====== PASSAGE TO READ ======
On Tue, 7 Jul 2020 at 06:32, Brad Wood <bdw429s(a)gmail.com> wrote:
I hate asking generic questions, but I'm looking for a little
understanding or clarification on request lifecycles. If you haven't
noticed, I've had several recent threads that touch on this. Before anyone
asks,
- Yes, I have read all the docs I can find on this Ex
http://undertow.io/undertow-docs/undertow-docs-2.0.0/undertow-request-lif...
http://undertow.io/undertow-docs/undertow-docs-2.0.0/#listeners-2
http://undertow.io/undertow-docs/undertow-docs-2.0.0/servlet-using-non-bl...
- Yes, I have Google and read 3rd party docs and guides on Undertow.
Ex:
https://www.oreilly.com/library/view/jboss-developers-guide/9781788296199...
- Yes, I have spent hours reviewing the code and experimenting
I've learned a lot, but there's a couple elusive things that all the docs
and guides I see don't quite seem to satisfactorily explain for me.
I'm trying to get some clarification on exactly what part of the request
happens inside the xnio worker thread and which part runs inside the
ThreadPoolExecutor. My server bootstrap wraps a number of various
HttpHandlers around the handler that I set into the server builder and I
had originally assumed that those handlers were part of the same handler
chain that invoked the servlet. This appears to not be the case. The
handler chain I pass to the server builder appears to execute as part of
the org.xnio.nio.WorkerThread.run() thread, while my servlet code executes
inside a thread pool executor.
Both stack traces show that there is a chain of handler.handleRequest()
calls, but this duality causes some confusion and troubles for me. It also
seems to explain to an extent why Stuart's previous messages treated the
"servlet" as a concept so far removed from the initial handler chain.
Even docs like the last link I provided above that contain this image...
[image: image.png]
make it sound like there is a single "root handler". However,
*executeRootHandler* appears in the stack traces of both the XNIO worker
as well as during the servlet chain in the thread pool executor.
at
>
io.undertow.server.handlers.SSLHeaderHandler.handleRequest(SSLHeaderHandler.java:105)
> *at io.undertow.server.Connectors.executeRootHandler(Connectors.java:376)*
> at
>
io.undertow.server.protocol.http.HttpReadListener.handleEventWithNoRunningRequest(HttpReadListener.java:255)
at
>
io.undertow.servlet.handlers.ServletInitialHandler$1.handleRequest(ServletInitialHandler.java:99)
> *at io.undertow.server.Connectors.executeRootHandler(Connectors.java:376)*
> at
> io.undertow.server.HttpServerExchange$1.run(HttpServerExchange.java:830)
This has proved to create difficulty in trying to
accomplish seemingly very simple tasks with Undertow. For example, an
example I gave in a previous thread was a simple task of logging every HTTP
request that returned a non-successful status code. Seems easy enough,
right? However...
====== DATA EXCERPTS ======
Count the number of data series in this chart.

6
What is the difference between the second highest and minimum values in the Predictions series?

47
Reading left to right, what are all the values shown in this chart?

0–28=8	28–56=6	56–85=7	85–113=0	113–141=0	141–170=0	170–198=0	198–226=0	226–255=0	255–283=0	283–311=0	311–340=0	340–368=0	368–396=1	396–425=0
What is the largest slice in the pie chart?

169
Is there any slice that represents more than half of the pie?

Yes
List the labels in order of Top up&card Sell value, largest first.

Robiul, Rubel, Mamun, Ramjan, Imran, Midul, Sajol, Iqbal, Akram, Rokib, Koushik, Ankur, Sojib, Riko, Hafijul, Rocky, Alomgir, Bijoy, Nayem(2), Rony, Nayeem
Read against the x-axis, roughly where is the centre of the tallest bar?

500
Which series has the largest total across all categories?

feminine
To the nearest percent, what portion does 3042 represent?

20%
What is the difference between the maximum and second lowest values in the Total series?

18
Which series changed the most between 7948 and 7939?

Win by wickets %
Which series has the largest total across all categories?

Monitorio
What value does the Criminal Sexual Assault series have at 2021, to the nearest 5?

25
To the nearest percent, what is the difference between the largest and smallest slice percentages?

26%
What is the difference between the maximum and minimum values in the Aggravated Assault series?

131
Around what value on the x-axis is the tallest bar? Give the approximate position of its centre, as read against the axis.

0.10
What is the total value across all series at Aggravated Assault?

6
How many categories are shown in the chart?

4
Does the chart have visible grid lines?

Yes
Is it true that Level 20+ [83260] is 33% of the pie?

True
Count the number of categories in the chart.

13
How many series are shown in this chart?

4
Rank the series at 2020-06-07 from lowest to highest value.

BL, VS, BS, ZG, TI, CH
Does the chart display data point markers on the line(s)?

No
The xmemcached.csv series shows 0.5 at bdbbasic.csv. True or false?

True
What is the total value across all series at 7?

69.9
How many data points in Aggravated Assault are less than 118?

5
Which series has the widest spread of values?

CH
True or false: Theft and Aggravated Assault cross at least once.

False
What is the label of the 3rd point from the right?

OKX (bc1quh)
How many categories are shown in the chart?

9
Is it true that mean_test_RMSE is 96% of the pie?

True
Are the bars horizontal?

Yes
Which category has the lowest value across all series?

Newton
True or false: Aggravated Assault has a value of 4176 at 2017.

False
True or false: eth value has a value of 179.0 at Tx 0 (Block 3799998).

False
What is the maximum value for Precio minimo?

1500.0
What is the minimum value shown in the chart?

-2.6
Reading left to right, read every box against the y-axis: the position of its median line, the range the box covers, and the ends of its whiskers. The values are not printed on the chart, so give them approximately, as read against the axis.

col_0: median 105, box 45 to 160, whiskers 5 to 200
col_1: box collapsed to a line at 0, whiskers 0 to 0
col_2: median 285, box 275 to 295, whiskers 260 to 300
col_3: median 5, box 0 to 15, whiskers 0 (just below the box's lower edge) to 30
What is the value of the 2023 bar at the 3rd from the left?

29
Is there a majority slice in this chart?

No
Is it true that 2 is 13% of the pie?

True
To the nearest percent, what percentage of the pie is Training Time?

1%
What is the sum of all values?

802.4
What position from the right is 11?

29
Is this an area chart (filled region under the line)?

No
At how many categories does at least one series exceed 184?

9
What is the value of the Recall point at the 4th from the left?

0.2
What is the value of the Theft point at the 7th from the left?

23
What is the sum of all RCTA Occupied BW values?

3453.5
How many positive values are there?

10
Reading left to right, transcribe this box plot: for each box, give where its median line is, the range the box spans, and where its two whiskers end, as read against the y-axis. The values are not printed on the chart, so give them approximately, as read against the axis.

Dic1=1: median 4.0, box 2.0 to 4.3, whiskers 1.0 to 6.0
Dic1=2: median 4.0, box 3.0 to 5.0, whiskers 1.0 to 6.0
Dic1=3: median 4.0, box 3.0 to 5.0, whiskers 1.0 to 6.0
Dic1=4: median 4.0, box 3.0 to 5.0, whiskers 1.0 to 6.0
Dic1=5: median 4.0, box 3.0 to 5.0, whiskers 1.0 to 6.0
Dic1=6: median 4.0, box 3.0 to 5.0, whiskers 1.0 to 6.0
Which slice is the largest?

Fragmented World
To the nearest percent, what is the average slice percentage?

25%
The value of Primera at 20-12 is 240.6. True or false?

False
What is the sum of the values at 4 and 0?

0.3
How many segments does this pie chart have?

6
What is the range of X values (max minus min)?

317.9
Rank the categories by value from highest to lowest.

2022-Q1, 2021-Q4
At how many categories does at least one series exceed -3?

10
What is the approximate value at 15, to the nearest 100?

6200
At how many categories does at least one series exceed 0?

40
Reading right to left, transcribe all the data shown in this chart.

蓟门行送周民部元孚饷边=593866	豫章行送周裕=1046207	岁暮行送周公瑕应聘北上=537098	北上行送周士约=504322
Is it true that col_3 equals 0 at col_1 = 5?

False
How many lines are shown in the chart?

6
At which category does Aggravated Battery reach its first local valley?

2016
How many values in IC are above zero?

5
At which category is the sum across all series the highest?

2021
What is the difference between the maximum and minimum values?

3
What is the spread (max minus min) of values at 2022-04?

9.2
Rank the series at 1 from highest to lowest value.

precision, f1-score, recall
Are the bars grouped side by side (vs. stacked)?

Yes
======
## QUESTIONS ON THE MATERIAL
1. In the message about Undertow request lifecycles, where does the servlet code appear to execute?
2. Continue the message about Undertow request lifecycles from its final sentence.

## RESULTS FOR EACH TASK
1. Inside a thread pool executor.

2.
- I can't use an exchange complete listener because it doesn't fire
with handlers like *response-code* that end the exchange
If you add the listener before the response code then it will work fine.
Basically if you want to look at the result of a request you should do it
in a listener, and you should add the listener as early as possible.
- I can't wrap the servlet handler chain because that chain is never
invoked if the exchange is ended first by my predicates
- I can't wrap the handler chain being run in the XNIO listener
because it doesn't wrap the servlet chain so my "before" and
"after" code
all runs before the servlet chain starts.
I would love any help and insight both on my general question for
documentation regarding the two separate handler chains as well as my more
specific question above about implementing something as simple as a
handler/listener that always runs at the end of an exchange.
You can actually have more than 2, you can have any number, as Servlet
requests can go async and then get re-dispatched back, and you can do
similar things in core Undertow as well (e.g. BufferedRequestHandler will
read the full request using buffered IO, which may cause the stack to
return and then start again in the IO thread once all data has been read).
If you want to act at certain points in the request you need to do it in a
listener.
With regard to listeners not being fired after the exchange has ended
generally once the exchange has ended nothing else is exected to happen, so
it seems a bit odd that you are still doing processing. Are you adding the
listener before dispatching to the next handler or afterwards?
Stuart
Thanks!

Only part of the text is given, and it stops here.